"En Suède, François Fillon aurait démissionné dans les trois jours, voire dans la demi-heure !"
Certains journalistes étrangers s'interrogent sur l'attitude "jusqu'au-boutiste" de François Fillon. Comme Magnus Falkehed, correspondant suédois à Paris, qui n'imagine pas la même situation dans son pays.
Jamais la presse étrangère n'aura autant parlé de François Fillon que depuis ces derniers mois. En novembre, après avoir remporté haut la main la primaire de la droite face à Nicolas Sarkozy et Alain Juppé, elle évoquait un "Thatcher français", "sérieux", "catholique assumé". Mais ces derniers jours, depuis qu'il est soupçonné d'emplois fictifs concernant son épouse et deux de ses enfants, le portrait dressé n'a rien à voir. "En Suède, il n'aurait pas tenu trois jours", explique à franceinfo Magnus Falkehed, correspondant à Paris du magazine Expressen.
Franceinfo : Comment les affaires qui visent actuellement François Fillon sont-elles perçues en Suède ?
Magnus Falkehed : Ce qu'on se dit, chez nous, c'est que la France a du mal à apprendre du passé. Ce n'est pas la première fois qu'un homme politique est soupçonné de mal utiliser l'argent public. J'ai beau vivre depuis une vingtaine d'années en France, je n'arrive pas à m'y faire ! Je ne suis pas le seul d'ailleurs. Quand je sillonne votre pays, je sens que les Français n'en peuvent plus. Malgré tout, rebelote, ça recommence régulièrement.
Ce genre d'affaires serait-il possible en Suède ?
Non, impossible. Simplement parce qu'on a des contre-pouvoirs qui fonctionnent bien. On sait en permanence où va l'argent public. N'importe quel citoyen y a accès. Ce n'est pas du tout une histoire de morale : le Suédois n'est pas plus honnête ou plus malhonnête que le Français. C'est juste qu'il y a des véritables contrôles. Quand un responsable suédois triche, il est vite démasqué, il n'a pas le temps d'aller très loin. Donc quand ça arrive, c'est une histoire de quelques sous, pas de centaines de milliers d'euros.

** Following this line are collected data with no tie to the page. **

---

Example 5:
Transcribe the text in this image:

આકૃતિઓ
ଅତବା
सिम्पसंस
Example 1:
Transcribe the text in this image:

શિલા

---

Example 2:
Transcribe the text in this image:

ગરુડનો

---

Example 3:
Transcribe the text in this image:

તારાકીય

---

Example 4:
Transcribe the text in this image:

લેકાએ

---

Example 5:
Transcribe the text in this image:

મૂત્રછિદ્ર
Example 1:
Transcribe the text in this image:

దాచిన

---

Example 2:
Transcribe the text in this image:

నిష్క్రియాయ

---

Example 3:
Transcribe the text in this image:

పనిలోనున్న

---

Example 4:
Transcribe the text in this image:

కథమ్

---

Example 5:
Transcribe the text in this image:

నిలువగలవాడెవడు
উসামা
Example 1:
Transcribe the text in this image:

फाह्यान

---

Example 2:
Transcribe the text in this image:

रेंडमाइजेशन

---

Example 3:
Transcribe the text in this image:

C'est donc tolérance zéro en termes de transparence ?
C'est même au-delà de la tolérance zéro. En Suède, on a déjà écarté du pouvoir une femme politique pour une histoire de barre de chocolat ! C'était au milieu des années 1990 : Mona Sahlin, qui était alors numéro 2 du gouvernement, a réglé quelques courses avec sa carte de crédit professionnelle. Elle a aussitôt remboursé, mais c'était déjà trop tard. Elle a dû démissionner, alors même qu'elle était pressentie pour devenir Premier ministre. Ça peut paraître excessif, mais pour les Suédois, c'était simple : si elle confondait sa carte bancaire de fonction avec sa professionnelle, alors elle n'était pas capable de diriger notre pays. Point barre. Mona Sahlin a ensuite connu une traversée du désert assez longue. Tout ça pour une barre de chocolat !

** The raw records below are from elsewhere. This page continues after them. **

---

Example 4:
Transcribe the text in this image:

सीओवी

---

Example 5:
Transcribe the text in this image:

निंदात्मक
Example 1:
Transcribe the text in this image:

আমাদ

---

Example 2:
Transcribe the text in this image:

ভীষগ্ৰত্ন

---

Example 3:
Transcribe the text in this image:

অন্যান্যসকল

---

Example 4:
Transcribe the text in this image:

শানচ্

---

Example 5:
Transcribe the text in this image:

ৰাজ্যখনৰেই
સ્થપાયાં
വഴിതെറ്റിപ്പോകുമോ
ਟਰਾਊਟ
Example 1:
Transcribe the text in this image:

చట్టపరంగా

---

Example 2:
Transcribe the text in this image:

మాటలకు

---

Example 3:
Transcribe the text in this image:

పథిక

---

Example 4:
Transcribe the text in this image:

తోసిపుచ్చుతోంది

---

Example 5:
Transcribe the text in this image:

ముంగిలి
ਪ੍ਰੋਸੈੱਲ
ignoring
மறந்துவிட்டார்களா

Le maintien de la candidature de François Fillon vous surprend-il ?
Ça me choque, surtout. En Suède, il aurait démissionné dans les trois jours, voire dans la demi-heure ! Et ça donnerait lieu à un grand nettoyage dans la foulée. Là, son attitude "jusqu'au-boutiste" m'interroge. Tout comme le silence de Penelope Fillon me surprend, d'ailleurs.
C'est-à-dire ?
Que c'est incompréhensible ! J'ai l'impression qu'on la traite comme si c'était une mineure arriérée, pas capable de parler. C'est elle qui est mise en cause pour des emplois fictifs, mais c'est son mari qui parle. En Suède, elle aurait été obligée de prendre la parole depuis bien longtemps. Et encore, je ne vois pas comment ce genre de polémique pourrait arriver chez nous. Parce que ça ne se fait pas d'embaucher sa femme ou un proche quand on est homme politique. Même si ce n'est pas interdit par la loi, personne ne le fait. C'est considéré comme irrespectueux de la fonction.
Le quotidien britannique The Independent a écrit que "ce genre de scandale est on ne peut plus normal en France". Partagez-vous cet avis ?

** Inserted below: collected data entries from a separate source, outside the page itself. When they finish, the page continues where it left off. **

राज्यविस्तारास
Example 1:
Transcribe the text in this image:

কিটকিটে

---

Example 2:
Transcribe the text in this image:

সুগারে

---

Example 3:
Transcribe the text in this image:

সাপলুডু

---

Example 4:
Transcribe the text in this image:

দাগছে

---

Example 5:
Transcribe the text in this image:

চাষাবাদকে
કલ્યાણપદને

Il est clair que la France a un retard absolument dramatique au niveau de la transparence de la vie politique. Ça devrait pourtant être normal à une époque où l'argent public se raréfie. Ces affaires à répétition renvoient l'image d'une démocratie très imparfaite, qui est en train de nourrir un populisme dangereux. En clair, l'image que renvoie votre classe politique n'est pas très bonne, non.